Current Collection System in Electric Traction and Types of Current Collection:
There are mainly two systems of current collection system for locomotives, tramways or trolley buses viz
- Conductor rail system and
- Overhead system.
Current collection from overhead system is far superior to that from the conductor rail system. This is because both theoretically and experimentally current collection system is more difficult from a rigid body than from an elastic one. Further the insulation of the third rail at high voltages used on single phase ac traction would also be impracticable and endanger the safety of the personnel.
1. Conductor Rail System:
conductor rail system is employed at 600 V for suburban services on account of its relative cheapness and easier inspection and maintenance. The supporting structure does not interfere in the visibility of the signals. Also, it is not necessary to protect the rail from accidental contact by plate players etc., except at stations and in sidings. In this system, current is supplied to the electrical operated vehicle either through one rail conductor or through two rail conductors. In case of one rail conductor the track rail is employed as the return conductor. The advantage of using insulated return rail is elimination of electrolytic action due to return currents on other public services buried in the vicinity of the railway tunnels. The rails are mounted on insulators parallel with the track rails at a distance of 0.3 to 0.4 m from the running rail with their upper most surface acting as contact surface and are fed at suitable points from substations. Conductor rail with a side running contact, as shown in Fig. 15.2 (a), is also employed. Some railways employ an under-running contact. Latter systems are supposed to be more protective against accidental contact. The wearing of the rail conductor is due only to the friction of the collector shoes and pitting which usually occurs at starting when the current drawn is very large. The rails are designed from electrical considerations rather than mechanical.

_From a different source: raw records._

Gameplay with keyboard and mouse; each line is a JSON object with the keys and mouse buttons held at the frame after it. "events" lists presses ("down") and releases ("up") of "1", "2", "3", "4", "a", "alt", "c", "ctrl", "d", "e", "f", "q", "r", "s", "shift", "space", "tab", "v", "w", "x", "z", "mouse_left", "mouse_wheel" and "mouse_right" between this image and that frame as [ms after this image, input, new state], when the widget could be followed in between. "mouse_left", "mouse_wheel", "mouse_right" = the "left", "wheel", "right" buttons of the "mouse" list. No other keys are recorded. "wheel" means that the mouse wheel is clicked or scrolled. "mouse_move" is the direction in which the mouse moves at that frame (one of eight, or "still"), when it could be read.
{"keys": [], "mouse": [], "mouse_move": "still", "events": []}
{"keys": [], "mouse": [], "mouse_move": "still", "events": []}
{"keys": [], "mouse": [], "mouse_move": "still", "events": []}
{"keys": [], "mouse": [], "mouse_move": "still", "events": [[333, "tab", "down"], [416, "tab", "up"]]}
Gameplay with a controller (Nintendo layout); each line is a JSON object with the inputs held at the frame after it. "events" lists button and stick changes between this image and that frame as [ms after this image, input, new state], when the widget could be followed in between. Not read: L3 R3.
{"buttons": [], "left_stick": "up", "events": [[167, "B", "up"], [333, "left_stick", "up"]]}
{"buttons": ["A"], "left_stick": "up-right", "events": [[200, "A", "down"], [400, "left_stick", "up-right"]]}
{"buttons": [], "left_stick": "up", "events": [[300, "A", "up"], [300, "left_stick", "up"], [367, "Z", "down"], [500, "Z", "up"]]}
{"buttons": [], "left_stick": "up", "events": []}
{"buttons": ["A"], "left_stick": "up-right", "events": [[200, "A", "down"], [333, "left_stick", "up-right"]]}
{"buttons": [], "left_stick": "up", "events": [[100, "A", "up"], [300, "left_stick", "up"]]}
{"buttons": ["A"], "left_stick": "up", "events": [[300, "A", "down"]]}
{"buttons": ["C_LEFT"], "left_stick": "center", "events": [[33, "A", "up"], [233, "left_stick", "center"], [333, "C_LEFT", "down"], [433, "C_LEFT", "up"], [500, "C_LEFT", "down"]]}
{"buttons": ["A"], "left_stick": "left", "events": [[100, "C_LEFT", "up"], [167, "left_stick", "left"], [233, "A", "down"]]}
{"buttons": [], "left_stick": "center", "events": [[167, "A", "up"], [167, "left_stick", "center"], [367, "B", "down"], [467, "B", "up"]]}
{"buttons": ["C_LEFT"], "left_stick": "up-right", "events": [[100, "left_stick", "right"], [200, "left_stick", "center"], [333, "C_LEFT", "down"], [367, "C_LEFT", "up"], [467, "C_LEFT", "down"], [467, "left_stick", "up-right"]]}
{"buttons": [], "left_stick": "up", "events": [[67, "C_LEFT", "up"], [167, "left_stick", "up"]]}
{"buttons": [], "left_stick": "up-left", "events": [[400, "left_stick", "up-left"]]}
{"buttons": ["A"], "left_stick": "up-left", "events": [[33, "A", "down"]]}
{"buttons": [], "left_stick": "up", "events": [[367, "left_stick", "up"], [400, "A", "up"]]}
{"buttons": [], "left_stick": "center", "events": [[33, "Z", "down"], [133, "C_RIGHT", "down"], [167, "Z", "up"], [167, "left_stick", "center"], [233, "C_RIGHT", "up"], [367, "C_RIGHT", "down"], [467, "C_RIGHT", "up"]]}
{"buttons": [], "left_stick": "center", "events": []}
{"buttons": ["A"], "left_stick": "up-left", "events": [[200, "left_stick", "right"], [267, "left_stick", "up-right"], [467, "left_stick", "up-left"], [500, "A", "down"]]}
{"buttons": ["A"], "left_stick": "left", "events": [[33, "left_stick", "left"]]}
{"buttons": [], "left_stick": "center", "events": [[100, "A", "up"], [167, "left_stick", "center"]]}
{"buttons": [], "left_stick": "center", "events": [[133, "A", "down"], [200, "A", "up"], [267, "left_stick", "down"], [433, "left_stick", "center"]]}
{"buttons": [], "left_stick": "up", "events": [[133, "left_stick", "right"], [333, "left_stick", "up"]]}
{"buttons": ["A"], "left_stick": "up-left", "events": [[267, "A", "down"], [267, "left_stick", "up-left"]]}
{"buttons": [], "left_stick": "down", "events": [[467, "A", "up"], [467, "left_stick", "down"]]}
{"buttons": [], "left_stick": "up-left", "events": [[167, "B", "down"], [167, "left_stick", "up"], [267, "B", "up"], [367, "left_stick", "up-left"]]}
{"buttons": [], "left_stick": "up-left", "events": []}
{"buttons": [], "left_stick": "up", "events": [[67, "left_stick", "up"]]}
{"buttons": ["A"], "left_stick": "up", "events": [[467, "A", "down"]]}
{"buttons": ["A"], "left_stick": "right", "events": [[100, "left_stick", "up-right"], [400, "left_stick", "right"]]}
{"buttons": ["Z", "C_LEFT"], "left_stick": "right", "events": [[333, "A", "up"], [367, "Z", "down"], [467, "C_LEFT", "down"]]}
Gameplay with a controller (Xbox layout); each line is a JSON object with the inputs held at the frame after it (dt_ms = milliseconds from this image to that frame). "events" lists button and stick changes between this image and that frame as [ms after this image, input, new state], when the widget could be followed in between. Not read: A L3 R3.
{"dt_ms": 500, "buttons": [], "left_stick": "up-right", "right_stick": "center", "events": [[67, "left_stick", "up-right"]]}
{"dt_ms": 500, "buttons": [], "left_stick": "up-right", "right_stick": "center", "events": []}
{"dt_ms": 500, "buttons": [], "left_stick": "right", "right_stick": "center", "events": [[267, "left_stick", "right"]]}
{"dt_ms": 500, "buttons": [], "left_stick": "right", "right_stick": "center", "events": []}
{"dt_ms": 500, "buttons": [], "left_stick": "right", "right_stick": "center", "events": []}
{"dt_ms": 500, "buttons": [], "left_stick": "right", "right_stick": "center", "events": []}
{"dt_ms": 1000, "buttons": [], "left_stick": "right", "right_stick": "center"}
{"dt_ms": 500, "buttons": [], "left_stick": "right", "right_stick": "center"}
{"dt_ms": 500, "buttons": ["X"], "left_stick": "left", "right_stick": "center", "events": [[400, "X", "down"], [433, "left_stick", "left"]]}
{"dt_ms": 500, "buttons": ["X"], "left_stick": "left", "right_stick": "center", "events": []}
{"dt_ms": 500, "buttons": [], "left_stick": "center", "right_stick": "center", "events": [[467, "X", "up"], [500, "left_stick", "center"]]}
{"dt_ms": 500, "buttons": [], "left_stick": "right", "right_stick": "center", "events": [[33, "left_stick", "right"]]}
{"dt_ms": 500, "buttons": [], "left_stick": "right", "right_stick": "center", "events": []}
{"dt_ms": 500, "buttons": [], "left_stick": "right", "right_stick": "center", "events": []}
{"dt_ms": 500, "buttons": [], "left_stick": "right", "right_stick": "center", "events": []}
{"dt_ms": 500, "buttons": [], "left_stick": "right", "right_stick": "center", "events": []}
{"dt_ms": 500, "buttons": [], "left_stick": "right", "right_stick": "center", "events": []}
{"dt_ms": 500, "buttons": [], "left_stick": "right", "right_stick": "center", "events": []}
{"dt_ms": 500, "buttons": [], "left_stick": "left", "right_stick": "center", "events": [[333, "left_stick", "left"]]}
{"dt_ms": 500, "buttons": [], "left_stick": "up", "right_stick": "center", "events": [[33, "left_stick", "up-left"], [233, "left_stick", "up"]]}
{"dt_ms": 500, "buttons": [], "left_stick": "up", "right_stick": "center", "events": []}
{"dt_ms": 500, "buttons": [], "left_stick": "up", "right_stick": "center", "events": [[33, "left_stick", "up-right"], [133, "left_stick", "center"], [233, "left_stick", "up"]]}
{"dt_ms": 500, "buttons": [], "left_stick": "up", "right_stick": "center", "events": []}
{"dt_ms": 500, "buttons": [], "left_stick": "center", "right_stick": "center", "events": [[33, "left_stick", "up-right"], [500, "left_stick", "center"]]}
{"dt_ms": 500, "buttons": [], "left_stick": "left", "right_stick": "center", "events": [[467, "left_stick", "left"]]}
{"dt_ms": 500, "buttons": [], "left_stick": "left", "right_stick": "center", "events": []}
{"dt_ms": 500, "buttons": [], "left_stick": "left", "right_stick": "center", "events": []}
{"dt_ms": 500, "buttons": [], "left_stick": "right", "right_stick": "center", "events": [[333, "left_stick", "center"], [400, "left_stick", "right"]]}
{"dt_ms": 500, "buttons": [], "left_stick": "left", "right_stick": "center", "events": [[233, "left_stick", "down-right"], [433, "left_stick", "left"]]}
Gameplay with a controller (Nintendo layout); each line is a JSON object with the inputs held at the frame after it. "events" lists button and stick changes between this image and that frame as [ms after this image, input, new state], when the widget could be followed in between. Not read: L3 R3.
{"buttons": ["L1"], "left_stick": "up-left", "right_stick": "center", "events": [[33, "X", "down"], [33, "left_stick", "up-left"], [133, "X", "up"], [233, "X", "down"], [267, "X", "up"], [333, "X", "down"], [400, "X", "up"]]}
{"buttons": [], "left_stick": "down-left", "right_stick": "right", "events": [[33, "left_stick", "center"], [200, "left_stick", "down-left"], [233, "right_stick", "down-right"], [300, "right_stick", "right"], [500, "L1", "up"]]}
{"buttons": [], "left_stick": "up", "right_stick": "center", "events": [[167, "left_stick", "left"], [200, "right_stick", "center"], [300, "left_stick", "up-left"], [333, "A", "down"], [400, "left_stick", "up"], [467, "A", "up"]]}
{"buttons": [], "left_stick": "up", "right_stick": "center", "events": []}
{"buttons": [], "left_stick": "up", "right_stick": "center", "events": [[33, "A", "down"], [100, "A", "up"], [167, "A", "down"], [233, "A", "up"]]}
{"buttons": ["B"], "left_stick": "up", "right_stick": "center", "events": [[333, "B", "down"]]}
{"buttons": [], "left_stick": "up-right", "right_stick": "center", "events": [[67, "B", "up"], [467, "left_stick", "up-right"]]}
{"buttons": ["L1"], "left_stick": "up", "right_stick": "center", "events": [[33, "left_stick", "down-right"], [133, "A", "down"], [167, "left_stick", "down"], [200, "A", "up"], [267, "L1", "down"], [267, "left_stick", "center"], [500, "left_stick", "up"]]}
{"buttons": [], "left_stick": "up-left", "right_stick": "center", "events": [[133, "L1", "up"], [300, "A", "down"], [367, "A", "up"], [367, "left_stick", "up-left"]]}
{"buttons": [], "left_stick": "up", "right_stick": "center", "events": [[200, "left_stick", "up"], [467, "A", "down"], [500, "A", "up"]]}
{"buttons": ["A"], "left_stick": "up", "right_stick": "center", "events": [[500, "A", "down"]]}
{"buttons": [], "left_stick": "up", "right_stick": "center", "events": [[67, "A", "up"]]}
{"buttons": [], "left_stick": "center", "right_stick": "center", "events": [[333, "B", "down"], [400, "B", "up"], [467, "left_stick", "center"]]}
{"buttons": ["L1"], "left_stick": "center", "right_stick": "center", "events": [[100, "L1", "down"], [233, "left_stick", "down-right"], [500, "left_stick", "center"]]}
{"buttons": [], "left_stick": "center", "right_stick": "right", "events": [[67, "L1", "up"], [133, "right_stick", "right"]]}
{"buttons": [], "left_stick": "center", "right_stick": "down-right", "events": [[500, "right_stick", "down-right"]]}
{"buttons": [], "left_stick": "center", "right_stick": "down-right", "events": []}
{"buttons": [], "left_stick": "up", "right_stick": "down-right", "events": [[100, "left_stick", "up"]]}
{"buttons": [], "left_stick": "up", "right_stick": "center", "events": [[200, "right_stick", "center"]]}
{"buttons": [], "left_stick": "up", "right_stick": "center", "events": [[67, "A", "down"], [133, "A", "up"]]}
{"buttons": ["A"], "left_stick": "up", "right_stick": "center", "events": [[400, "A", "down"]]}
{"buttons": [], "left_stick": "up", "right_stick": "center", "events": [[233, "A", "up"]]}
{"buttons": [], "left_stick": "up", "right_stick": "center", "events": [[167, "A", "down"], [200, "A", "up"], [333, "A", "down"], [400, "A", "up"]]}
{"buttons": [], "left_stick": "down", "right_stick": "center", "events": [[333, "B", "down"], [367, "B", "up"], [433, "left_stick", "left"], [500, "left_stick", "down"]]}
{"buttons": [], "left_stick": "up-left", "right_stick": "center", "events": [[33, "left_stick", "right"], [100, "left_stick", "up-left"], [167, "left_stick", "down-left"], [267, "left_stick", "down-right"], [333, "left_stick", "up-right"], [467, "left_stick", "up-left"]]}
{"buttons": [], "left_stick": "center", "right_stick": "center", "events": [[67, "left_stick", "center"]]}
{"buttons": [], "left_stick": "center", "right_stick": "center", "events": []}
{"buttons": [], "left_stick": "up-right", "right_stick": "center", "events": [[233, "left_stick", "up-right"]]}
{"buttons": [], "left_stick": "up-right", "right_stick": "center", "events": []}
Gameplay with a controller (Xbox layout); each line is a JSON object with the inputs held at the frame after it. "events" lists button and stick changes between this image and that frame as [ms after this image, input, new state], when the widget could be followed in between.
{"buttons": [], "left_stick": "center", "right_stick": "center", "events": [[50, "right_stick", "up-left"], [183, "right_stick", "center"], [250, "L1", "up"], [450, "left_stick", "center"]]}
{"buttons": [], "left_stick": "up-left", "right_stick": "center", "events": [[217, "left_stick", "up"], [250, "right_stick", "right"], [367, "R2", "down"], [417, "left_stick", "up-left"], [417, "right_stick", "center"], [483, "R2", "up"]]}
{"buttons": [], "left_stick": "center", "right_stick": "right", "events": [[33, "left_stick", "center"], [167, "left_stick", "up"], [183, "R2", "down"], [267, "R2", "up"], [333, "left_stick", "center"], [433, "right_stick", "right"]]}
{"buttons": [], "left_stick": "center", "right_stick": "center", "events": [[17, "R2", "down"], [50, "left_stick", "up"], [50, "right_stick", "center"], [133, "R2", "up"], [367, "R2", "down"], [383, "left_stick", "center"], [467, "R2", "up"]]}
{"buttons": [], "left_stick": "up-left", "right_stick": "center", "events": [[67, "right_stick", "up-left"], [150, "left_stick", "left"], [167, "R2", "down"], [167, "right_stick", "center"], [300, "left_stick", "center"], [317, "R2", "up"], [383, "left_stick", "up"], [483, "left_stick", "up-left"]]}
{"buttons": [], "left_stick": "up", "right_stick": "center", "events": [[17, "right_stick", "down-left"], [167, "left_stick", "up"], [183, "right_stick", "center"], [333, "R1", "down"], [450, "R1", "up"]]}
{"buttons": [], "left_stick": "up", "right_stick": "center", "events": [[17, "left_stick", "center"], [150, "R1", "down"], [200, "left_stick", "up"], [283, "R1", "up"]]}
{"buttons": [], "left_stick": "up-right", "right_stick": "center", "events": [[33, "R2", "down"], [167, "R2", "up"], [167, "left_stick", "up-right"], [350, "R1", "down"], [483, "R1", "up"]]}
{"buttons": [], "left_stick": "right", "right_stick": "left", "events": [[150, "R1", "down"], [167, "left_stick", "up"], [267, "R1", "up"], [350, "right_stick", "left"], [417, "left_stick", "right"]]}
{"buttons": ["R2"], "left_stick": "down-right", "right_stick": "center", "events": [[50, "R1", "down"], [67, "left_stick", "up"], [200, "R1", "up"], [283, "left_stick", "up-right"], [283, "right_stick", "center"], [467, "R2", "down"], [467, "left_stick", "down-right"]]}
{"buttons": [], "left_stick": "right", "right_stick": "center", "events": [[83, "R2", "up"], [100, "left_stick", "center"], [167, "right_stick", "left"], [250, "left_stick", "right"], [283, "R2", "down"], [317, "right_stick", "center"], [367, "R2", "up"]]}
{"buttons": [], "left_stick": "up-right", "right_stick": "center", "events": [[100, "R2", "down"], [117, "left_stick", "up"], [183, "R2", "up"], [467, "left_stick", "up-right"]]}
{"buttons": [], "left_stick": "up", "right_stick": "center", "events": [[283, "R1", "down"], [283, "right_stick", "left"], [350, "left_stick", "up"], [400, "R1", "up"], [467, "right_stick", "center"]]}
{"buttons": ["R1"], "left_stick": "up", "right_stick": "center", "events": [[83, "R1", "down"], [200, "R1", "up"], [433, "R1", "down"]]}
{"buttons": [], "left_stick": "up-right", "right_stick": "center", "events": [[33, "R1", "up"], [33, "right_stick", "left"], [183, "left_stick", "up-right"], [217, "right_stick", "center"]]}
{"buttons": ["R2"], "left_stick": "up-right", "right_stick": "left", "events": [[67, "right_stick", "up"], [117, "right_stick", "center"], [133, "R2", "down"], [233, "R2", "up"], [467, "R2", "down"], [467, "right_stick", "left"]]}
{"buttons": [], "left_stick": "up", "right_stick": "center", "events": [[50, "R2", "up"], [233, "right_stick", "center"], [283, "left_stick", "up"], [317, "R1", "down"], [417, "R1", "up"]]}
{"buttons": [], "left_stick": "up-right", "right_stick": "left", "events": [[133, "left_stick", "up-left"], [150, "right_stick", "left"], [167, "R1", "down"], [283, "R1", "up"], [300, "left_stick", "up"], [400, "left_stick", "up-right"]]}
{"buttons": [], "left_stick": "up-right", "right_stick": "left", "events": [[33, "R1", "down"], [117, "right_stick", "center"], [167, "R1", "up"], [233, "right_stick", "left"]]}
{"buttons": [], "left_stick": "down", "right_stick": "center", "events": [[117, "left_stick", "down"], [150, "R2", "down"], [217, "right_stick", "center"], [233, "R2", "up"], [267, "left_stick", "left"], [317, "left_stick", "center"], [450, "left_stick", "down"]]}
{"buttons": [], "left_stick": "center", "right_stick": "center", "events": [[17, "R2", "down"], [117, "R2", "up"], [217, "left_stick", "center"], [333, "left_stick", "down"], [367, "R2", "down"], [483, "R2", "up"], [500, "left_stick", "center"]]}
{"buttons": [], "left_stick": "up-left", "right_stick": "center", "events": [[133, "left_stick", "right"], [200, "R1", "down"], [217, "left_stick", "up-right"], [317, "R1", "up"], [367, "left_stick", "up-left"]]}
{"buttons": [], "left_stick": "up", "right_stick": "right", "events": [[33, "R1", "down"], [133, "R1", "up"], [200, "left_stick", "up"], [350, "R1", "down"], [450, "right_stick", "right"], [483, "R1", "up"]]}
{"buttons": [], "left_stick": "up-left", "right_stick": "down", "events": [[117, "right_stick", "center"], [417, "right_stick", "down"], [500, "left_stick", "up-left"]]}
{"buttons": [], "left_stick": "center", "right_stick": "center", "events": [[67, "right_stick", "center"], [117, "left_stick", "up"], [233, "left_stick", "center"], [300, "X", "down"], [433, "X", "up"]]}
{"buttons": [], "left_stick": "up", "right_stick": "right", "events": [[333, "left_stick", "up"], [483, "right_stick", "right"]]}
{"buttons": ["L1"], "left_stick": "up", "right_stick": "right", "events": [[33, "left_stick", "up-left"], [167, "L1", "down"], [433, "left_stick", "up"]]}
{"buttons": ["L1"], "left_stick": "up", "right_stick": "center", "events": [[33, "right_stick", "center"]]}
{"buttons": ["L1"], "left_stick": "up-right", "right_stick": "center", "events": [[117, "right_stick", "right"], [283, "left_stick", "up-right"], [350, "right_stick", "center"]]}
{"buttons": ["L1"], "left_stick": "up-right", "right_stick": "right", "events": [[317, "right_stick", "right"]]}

The main considerations are
- electrical conductivity,
- wearing qualities,
- contact surface available for the collector shoes and
- shape and size of the conductor rail, keeping in view the type of insulators used.
A special steel alloy is used for the rails for economy reasons. The composition is such that it provides high conductivity and at the same time satisfies all other requirements. A typical composition is iron 99.63%, carbon 0.05%, manganese 0.2%, phosphorous 0.05%, silicon 0.02% and sulphur 0.05%. It has a resistance of about 12.0 x 10-8 Ω-m at 18°C (about seven times of that of copper and about one quarter or one-fifth of that of the running rails). To reduce the voltage drop at joints, conductor rails are bonded together by short length flexible copper conductors riveted or welded to the rails. The conductor rail is not fixed rigidly to the insulators in order to take care of the contraction and expansion of rails. To prevent creepage due to friction of the collector shoes, however, it is anchored at intervals of 100 to 150 metres.
The current is conveyed from the conductor rail to the train equipment by means of collector shoe (flat steel shoe about 20 cm in length and 7.6 cm in width) which presses on to the rail with a force of about 15 kg. In case of top contact the necessary contact force is obtained by gravity and in case of side and under-running contacts springs are employed to obtain necessary contact force. The current which can be collected is about 300 to 500 A. Sometimes it may not be convenient to have the conductor rail on the same side of the track, therefore, it is desirable to provide shoes on both sides of the locomotive or train. Also, there are going to be gaps in the rails at points and crossings, at least two shoes must be provided on each side so as to avoid discontinuity in the current flow. This system is suitable for heavy current collection, top contact system for voltage up to 750 V and side contact system up to 1,200 V.
2. Overhead System:
This Overhead system is adopted when the trains are to be supplied at high voltage (1,500 volts or above). In this system with high operating voltage the trains requiring high power may be supplied through conductors of relatively small cross section and the collection of the current required by a train can be done by a collector with a sliding contact. Overhead construction is universal for all ac railways and is also used with dc tramways, trolley buses and locomotives operating at voltages of 1,500 volts and above. In all these cases the running rails are utilized as the return conductor, therefore, with dc and single phase system only one overhead wire is required for each track.